Nobel-Prize winning economist, Joesph Stiglitz, has an article in Politico today titled The vicious cycle of economic inequality. In it, he argues that the extreme inequality this nation has endured the last few decades is undermining our entire society and that we face a decision point now. He explains how our economic elites are rigging the system, turning it into "one dollar, one vote." In parts I do not quote here, he talks about rent seeking and explains more about how inequality is bad for economic growth. The entire article is worth reading. Here are some highlights.
Inequality is now far higher than just 30 years ago. The top 1 percent today gets around 20 percent of the nation’s income — twice what it did two decades ago. The top 0.1 percent’s share has almost tripled. Disparities in wealth are even greater.
But inequality, especially of the U.S. variety, is bad for growth. The country grew faster in the decades after World War II — when it was also growing together, with all groups seeing increases in income. But those at the bottom were growing the most.
By comparison, growth since 1980 has been slower, as the share of the bottom and middle has diminished.

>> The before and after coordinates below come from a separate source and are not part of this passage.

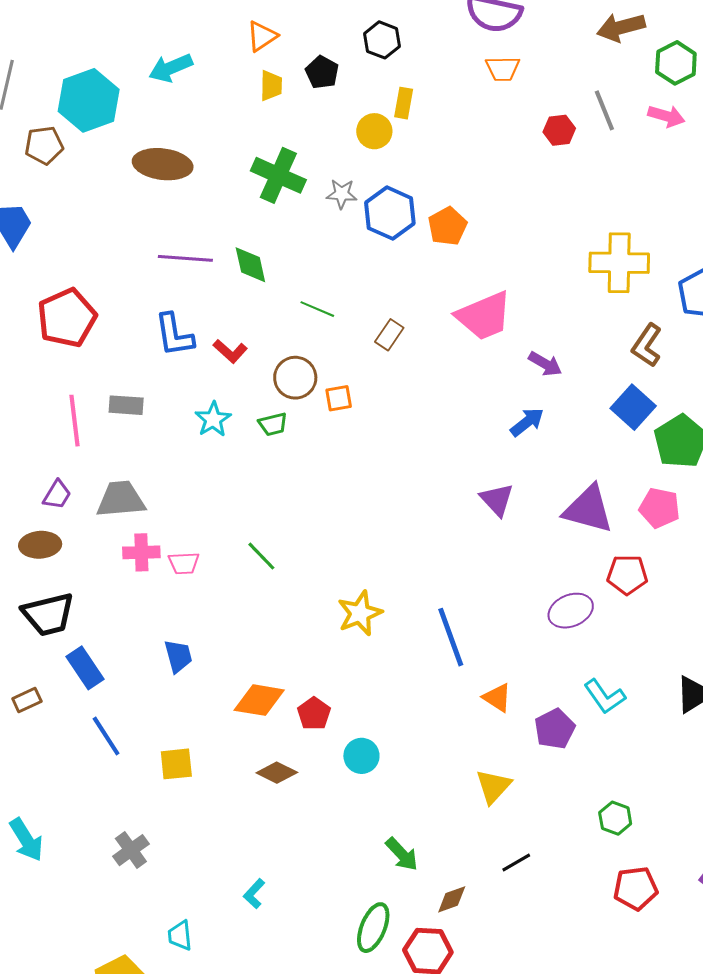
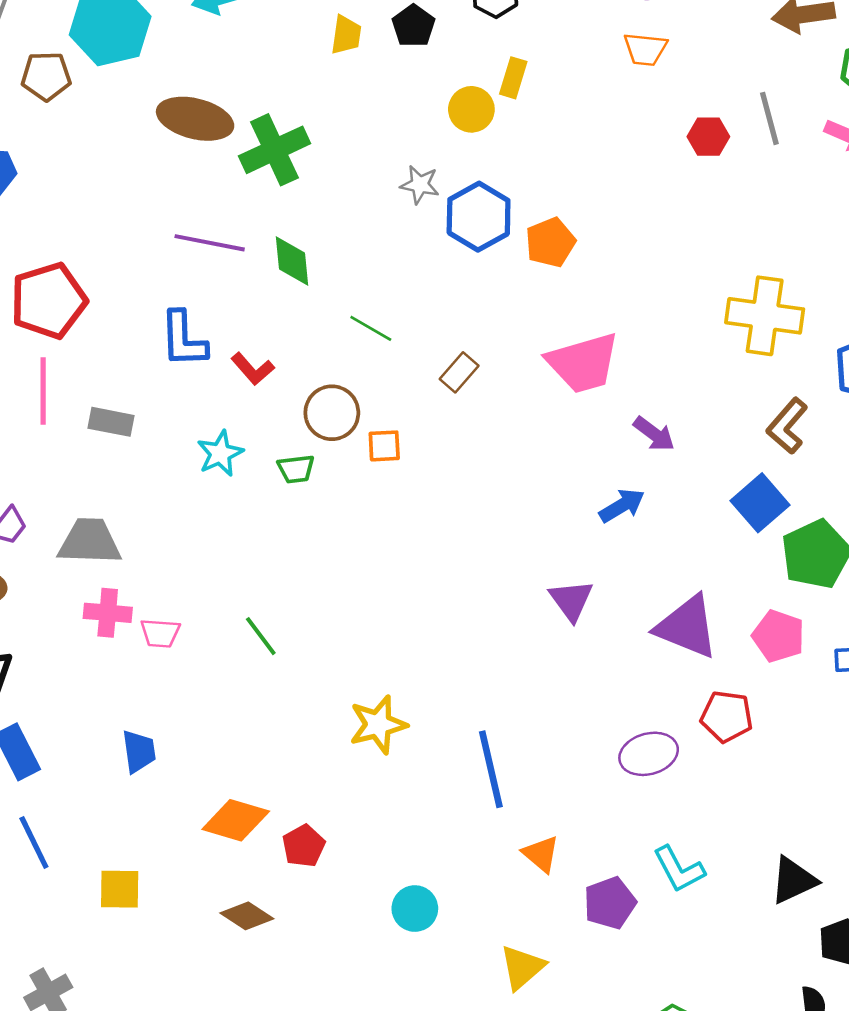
green cross: (278, 175) -> (275, 150), moved, turned 34
pink line: (75, 421) -> (43, 391), moved
cyan circle: (361, 756) -> (415, 909), moved

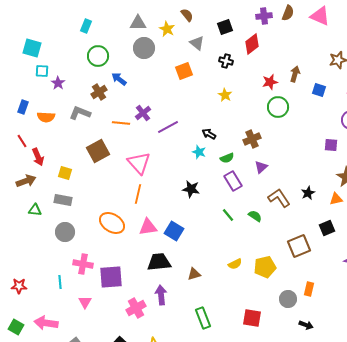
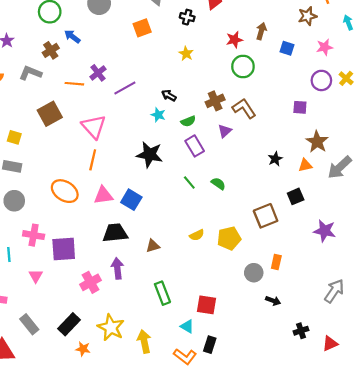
black star: (191, 189) -> (150, 155), size x1.4
brown L-shape: (279, 198) -> (244, 108), moved
red square: (252, 318) -> (206, 305), moved

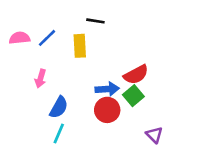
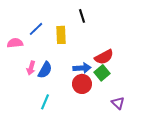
black line: (95, 21) -> (82, 16), moved, turned 64
pink semicircle: (20, 38) -> (15, 43), moved
pink arrow: (40, 79) -> (31, 68), moved
blue semicircle: (59, 107) -> (45, 70), moved

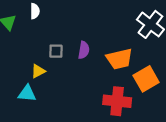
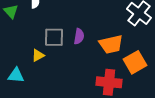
gray square: (56, 51) -> (54, 37), size x1.5
cyan triangle: (27, 93) -> (16, 75), moved

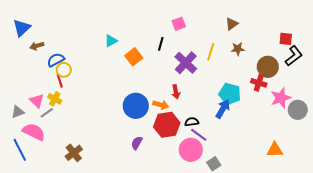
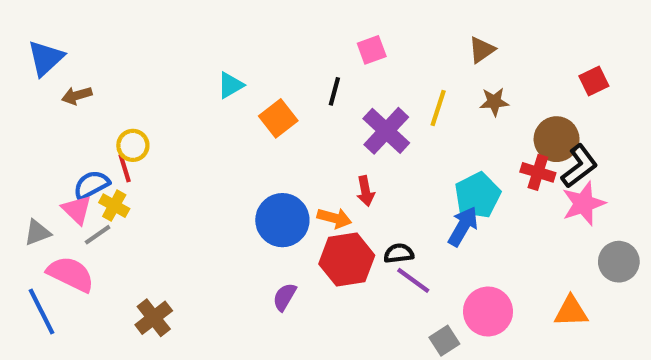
red square: (286, 39) -> (594, 81), turned -32
black L-shape: (294, 56) -> (579, 166), moved
blue semicircle: (56, 60) -> (91, 185), moved
cyan pentagon: (230, 94) -> (478, 195), turned 30
gray circle: (298, 110) -> (619, 262), moved
pink circle: (191, 150) -> (488, 311), moved

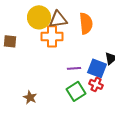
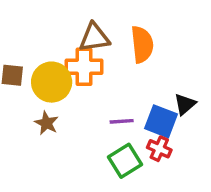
yellow circle: (39, 17) -> (52, 82), moved
brown star: (30, 97) -> (46, 123), moved

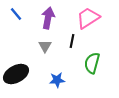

That means that those in the middle, ordinary Americans who work for a living, let alone those at the bottom, are getting a smaller slice of a pie that is smaller than if we had continued growing as we did postwar. The net result is disheartening: Most Americans are worse off today than they were 15 years ago.
Our system would increasingly be better described as one dollar, one vote rather than one person, one vote — as the effects of campaign contributions, lobbying, revolving doors and disenfranchisement all take their toll.
Economic inequality feeds into inequalities of political power, leading to still more economic inequality. The U.S. is headed down the path that so many dysfunctional societies have traveled — divided societies in which the rich and poor live in different worlds. The rich residing in gated communities, with their own parks and schools.
There is an alternative. But will our politics allow it? Will those at the top come to realize that a house divided against itself cannot stand — that this level of inequality is not in their enlightened self-interest?
Or will the vast majority of Americans finally realize that they have been sold a bill of goods — trickle-down economics has never worked and is especially not working today.
In other periods of our history, when inequalities and injustices grew to the breaking point, America changed course. The question is: Will we do so again?
What world do you want to live in? Which side are you on?
We still have votes. The question is whether many of us will use those votes in our own interest or support the rising inequality as it consumes our lives.